Sinnamon was speaking after Enterprise Ireland's start-up investor day earlier in the week. As part of the event, the agency, which is one of the world's biggest seed investors by number of investments, released figures for 2015 showing a 40pc increase in the number of companies that got money from it and a similar increase in the number of female entrepreneurs it funded.

Sinnamon said the agency had been trying to highlight female success stories and had launched female-only funds in order to encourage more gender balance.

"It's not just a specific focus of mine because I'm a woman, it's just about using the talent in the country," she said.

Sinnamon did not express a view on who she'd like to see hold the Jobs portfolio after the General Election.

"The one thing I've found throughout the time I've been in IDA, Forbairt and Enterprise Ireland is the ministers, when they get into Enterprise and Jobs, they understand what actually, really has to happen," she said.

"And I'd be confident that that will continue in terms of seeing that enterprise is what's driving the economy. It pays for all the social services and all the rest of it.

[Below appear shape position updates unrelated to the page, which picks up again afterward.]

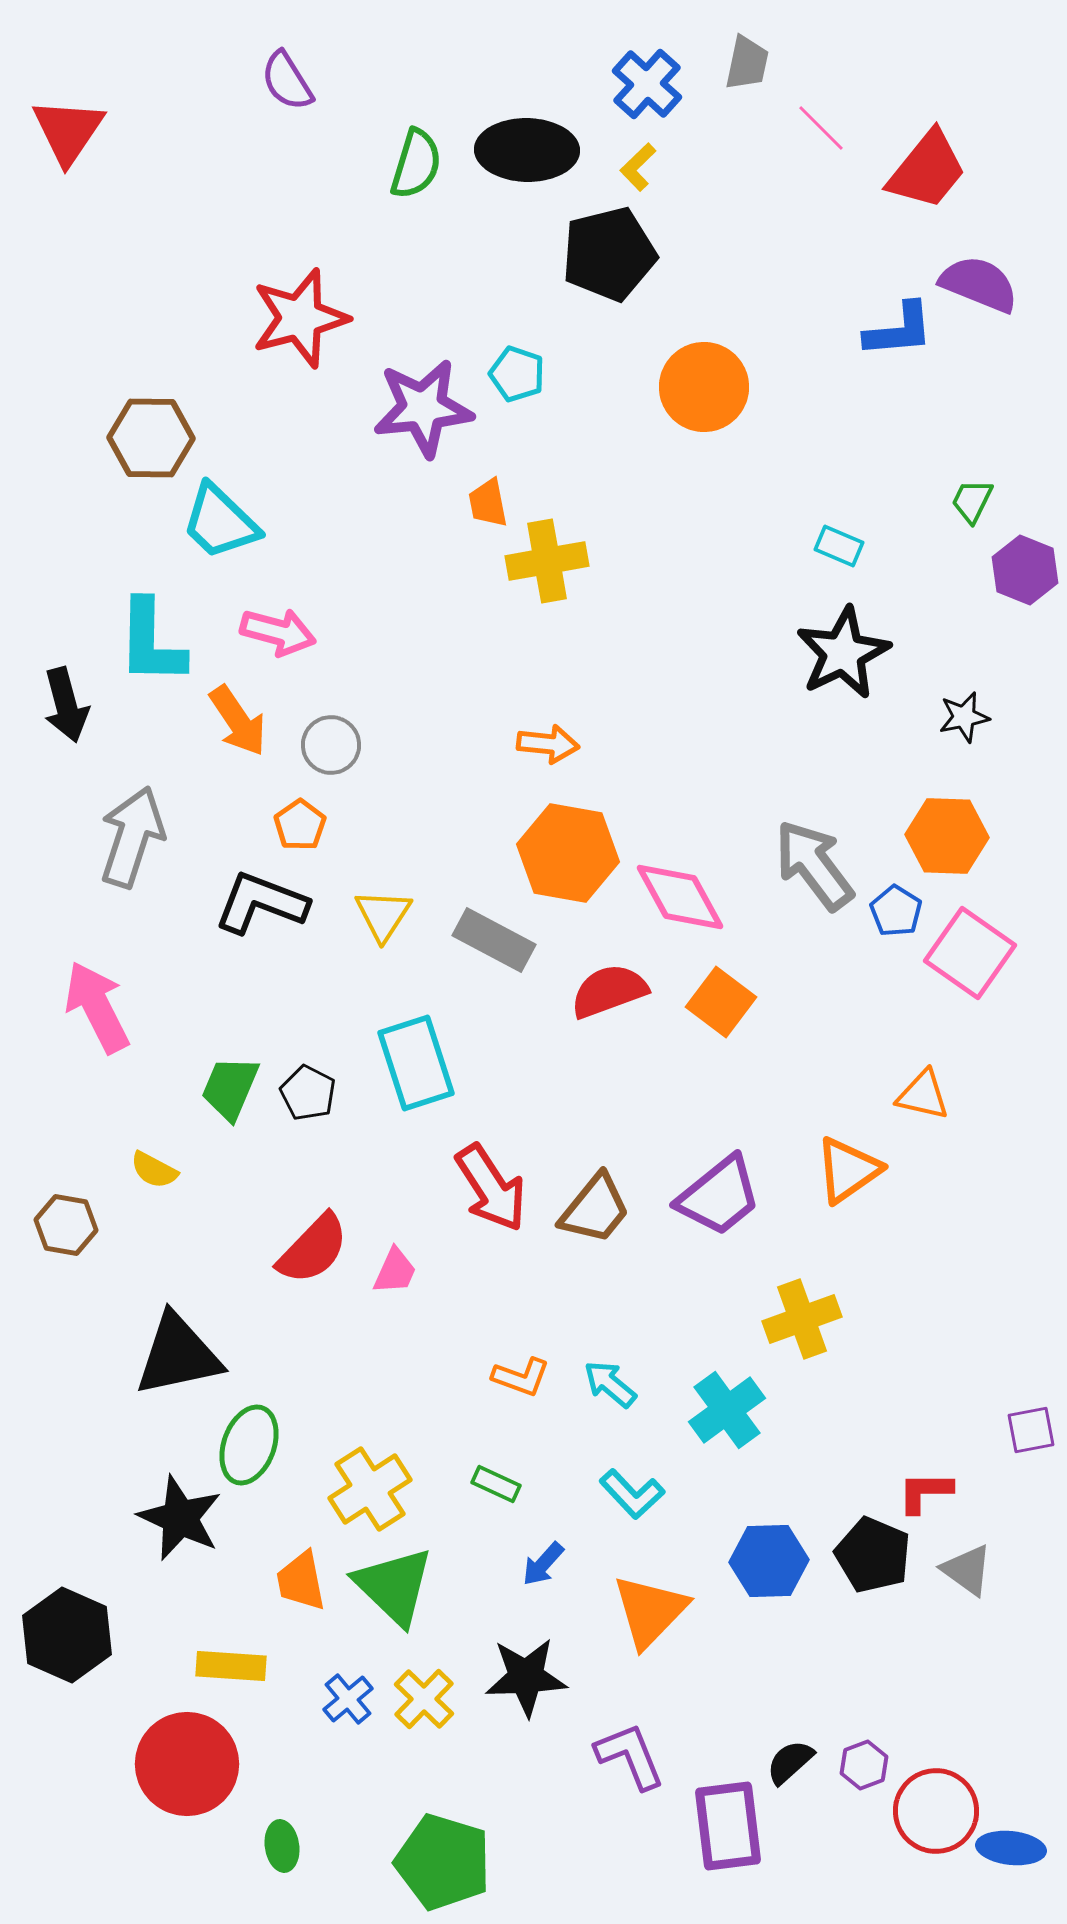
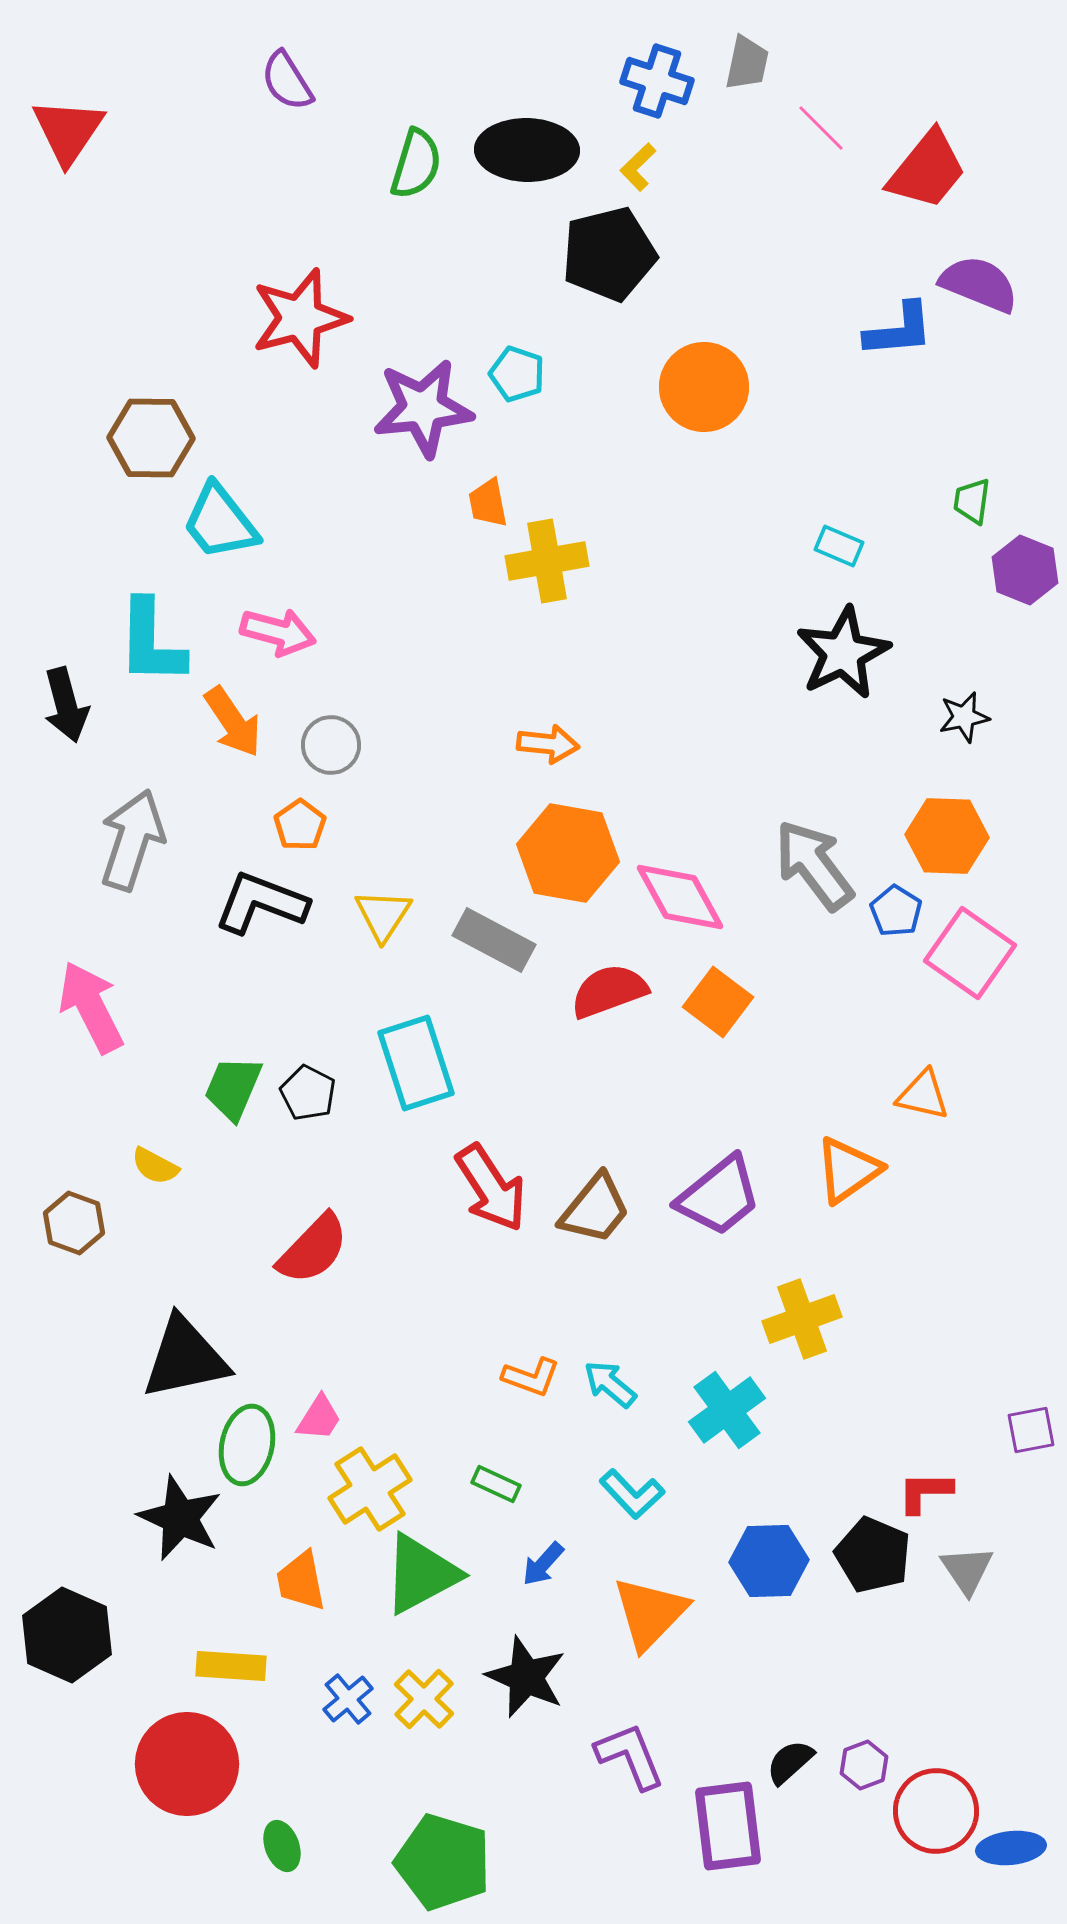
blue cross at (647, 84): moved 10 px right, 3 px up; rotated 24 degrees counterclockwise
green trapezoid at (972, 501): rotated 18 degrees counterclockwise
cyan trapezoid at (220, 522): rotated 8 degrees clockwise
orange arrow at (238, 721): moved 5 px left, 1 px down
gray arrow at (132, 837): moved 3 px down
orange square at (721, 1002): moved 3 px left
pink arrow at (97, 1007): moved 6 px left
green trapezoid at (230, 1088): moved 3 px right
yellow semicircle at (154, 1170): moved 1 px right, 4 px up
brown hexagon at (66, 1225): moved 8 px right, 2 px up; rotated 10 degrees clockwise
pink trapezoid at (395, 1271): moved 76 px left, 147 px down; rotated 8 degrees clockwise
black triangle at (178, 1355): moved 7 px right, 3 px down
orange L-shape at (521, 1377): moved 10 px right
green ellipse at (249, 1445): moved 2 px left; rotated 8 degrees counterclockwise
gray triangle at (967, 1570): rotated 20 degrees clockwise
green triangle at (394, 1586): moved 27 px right, 12 px up; rotated 48 degrees clockwise
orange triangle at (650, 1611): moved 2 px down
black star at (526, 1677): rotated 26 degrees clockwise
green ellipse at (282, 1846): rotated 12 degrees counterclockwise
blue ellipse at (1011, 1848): rotated 12 degrees counterclockwise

"I would certainly believe that whoever ends up with that job - and it's a plum job - will focus on the key things to make sure we continue to build on the success and grow further."

The agency is expecting 1,500 jobs to be created over the next three years by its 2015 crop of high-potential start-ups. Last year was a record year for the agency in terms of the number of funding approvals.

"The outlook is positive, but some challenges remain," said Enterprise Ireland head of global business development Kevin Sherry. "The main barrier to growth is access to talent followed by competitive pressures and regulation/compliance requirements."